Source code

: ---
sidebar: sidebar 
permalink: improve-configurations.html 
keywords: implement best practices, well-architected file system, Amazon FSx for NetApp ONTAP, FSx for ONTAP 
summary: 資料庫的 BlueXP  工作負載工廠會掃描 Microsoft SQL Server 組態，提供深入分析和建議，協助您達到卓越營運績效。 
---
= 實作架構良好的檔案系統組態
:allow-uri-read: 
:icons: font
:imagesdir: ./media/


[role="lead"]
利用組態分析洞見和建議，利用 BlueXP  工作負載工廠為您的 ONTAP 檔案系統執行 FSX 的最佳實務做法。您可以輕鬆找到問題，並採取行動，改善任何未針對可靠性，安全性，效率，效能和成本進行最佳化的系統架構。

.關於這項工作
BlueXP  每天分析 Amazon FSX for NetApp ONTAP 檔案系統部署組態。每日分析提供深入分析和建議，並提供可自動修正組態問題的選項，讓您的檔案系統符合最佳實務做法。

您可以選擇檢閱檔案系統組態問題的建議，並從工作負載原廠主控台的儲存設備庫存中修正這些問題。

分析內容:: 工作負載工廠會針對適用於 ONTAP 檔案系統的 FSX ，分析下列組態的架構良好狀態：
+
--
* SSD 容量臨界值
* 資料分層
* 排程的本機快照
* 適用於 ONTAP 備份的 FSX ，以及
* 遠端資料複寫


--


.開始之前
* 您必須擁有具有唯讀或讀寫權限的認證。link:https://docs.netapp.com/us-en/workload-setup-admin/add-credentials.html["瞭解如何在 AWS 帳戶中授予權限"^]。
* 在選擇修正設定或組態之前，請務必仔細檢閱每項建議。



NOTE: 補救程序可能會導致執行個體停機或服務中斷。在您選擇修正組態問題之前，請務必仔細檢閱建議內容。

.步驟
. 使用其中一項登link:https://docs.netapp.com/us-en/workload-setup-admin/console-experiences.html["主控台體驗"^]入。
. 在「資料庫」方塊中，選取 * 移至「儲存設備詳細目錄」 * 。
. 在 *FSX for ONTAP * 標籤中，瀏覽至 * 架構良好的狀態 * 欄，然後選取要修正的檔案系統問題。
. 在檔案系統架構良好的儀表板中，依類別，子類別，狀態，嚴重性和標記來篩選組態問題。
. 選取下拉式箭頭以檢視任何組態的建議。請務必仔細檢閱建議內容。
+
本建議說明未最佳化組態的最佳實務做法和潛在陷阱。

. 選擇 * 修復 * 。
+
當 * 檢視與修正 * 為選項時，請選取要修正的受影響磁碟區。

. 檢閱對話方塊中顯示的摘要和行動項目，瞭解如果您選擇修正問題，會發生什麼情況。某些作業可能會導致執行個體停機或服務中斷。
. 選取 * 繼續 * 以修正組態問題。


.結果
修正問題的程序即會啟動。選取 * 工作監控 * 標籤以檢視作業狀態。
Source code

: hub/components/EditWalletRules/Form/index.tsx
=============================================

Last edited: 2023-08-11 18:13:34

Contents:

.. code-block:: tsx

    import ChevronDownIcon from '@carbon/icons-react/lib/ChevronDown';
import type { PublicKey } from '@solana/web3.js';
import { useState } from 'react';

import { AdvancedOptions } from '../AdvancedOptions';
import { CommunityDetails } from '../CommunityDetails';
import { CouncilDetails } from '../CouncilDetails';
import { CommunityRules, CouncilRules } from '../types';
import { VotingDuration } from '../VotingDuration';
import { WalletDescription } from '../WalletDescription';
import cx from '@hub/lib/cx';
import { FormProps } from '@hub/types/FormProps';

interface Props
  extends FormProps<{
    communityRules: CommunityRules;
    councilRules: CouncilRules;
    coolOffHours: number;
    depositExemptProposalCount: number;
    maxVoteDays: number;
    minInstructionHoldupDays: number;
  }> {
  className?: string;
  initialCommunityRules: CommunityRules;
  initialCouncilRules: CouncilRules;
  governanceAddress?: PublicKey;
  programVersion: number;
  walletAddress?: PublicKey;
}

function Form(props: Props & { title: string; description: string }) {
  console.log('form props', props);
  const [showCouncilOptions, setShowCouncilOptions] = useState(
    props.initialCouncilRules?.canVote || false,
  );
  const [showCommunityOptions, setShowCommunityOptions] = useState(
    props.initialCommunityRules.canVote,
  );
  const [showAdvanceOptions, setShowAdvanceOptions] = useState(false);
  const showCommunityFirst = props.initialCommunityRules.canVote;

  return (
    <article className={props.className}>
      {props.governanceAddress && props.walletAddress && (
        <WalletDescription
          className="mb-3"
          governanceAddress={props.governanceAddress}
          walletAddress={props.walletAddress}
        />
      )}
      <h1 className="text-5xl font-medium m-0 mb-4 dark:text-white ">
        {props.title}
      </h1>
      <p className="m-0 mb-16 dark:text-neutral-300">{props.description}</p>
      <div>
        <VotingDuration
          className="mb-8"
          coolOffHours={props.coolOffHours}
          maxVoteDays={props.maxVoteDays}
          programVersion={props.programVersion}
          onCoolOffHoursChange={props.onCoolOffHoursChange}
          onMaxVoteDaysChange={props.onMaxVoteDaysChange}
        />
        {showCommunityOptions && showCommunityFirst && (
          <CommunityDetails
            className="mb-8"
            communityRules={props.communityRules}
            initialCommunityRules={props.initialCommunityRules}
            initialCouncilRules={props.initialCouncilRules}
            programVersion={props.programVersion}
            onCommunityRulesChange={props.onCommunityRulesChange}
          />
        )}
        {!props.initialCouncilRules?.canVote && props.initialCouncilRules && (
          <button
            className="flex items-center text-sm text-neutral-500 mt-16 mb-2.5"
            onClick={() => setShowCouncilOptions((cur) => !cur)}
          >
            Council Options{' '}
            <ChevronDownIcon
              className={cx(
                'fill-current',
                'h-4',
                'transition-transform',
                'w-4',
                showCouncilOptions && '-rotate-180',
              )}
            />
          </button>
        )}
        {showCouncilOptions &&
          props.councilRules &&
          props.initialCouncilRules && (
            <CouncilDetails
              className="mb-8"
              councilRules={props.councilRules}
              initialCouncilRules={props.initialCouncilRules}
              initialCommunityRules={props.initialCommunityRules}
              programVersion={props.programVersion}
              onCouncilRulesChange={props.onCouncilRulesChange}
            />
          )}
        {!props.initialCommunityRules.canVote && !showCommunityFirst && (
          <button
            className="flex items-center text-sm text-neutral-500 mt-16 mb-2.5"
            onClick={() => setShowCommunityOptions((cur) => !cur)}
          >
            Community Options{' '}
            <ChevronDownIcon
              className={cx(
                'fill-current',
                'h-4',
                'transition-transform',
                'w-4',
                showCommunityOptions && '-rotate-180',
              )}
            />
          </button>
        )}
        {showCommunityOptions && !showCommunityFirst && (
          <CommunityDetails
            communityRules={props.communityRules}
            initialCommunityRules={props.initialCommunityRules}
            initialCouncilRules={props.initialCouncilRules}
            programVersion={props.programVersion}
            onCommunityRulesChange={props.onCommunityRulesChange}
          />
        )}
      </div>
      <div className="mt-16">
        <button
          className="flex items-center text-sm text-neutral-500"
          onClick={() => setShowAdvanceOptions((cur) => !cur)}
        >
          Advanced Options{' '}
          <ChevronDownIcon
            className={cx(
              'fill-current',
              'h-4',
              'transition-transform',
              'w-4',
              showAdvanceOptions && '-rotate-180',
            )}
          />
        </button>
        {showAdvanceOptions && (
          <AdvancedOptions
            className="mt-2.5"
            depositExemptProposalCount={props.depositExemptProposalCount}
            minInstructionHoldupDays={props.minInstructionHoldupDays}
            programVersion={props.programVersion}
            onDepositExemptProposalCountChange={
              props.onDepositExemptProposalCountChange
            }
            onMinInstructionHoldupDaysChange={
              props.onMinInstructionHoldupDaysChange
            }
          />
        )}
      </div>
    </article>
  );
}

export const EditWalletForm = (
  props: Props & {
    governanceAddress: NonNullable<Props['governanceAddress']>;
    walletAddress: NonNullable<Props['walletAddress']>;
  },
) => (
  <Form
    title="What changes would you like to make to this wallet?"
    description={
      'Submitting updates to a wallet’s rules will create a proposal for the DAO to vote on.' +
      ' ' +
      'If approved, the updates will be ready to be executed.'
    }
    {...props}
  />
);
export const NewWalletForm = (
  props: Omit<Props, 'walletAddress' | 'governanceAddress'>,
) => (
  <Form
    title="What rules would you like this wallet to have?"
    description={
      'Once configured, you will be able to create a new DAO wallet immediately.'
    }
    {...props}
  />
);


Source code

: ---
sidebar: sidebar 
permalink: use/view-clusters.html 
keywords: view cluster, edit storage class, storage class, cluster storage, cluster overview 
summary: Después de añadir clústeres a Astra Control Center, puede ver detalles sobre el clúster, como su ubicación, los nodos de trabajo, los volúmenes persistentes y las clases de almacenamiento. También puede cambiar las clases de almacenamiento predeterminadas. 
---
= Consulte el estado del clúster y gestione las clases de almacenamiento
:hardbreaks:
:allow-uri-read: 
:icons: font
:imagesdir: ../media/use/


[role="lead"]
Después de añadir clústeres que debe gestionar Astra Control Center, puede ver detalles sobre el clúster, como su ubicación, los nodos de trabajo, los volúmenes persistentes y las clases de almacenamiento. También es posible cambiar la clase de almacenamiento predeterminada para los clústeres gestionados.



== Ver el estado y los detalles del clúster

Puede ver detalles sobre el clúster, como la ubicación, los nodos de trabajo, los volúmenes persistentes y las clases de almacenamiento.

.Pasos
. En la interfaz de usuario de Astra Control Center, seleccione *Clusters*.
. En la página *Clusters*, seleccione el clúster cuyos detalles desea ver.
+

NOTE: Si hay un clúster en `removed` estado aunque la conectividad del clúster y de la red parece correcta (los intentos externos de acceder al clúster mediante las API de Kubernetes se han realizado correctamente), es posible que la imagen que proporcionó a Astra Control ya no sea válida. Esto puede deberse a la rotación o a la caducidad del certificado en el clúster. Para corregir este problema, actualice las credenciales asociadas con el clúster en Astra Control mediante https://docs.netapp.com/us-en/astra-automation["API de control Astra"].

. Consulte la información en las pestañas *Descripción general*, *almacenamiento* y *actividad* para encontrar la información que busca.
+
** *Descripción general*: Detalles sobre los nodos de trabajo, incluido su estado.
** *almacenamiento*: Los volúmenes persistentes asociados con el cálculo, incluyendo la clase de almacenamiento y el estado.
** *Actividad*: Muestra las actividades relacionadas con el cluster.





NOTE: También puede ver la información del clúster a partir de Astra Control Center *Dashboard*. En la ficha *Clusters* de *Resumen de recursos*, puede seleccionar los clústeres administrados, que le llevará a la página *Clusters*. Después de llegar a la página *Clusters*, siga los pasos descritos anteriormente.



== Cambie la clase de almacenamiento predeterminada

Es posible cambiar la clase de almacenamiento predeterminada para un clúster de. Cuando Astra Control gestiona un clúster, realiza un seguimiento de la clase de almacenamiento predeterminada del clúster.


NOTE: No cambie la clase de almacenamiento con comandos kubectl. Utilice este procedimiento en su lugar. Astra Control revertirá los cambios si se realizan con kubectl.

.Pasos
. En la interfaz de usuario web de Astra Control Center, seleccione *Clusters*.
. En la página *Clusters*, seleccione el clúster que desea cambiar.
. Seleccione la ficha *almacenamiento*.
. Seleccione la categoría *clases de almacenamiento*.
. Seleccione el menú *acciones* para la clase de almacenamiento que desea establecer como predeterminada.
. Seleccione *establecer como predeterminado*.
□ □ □ □ □ □ □
● What you should do
How many lines in the entries contain the string "summary"? Answer with the number only.

● Solution below
2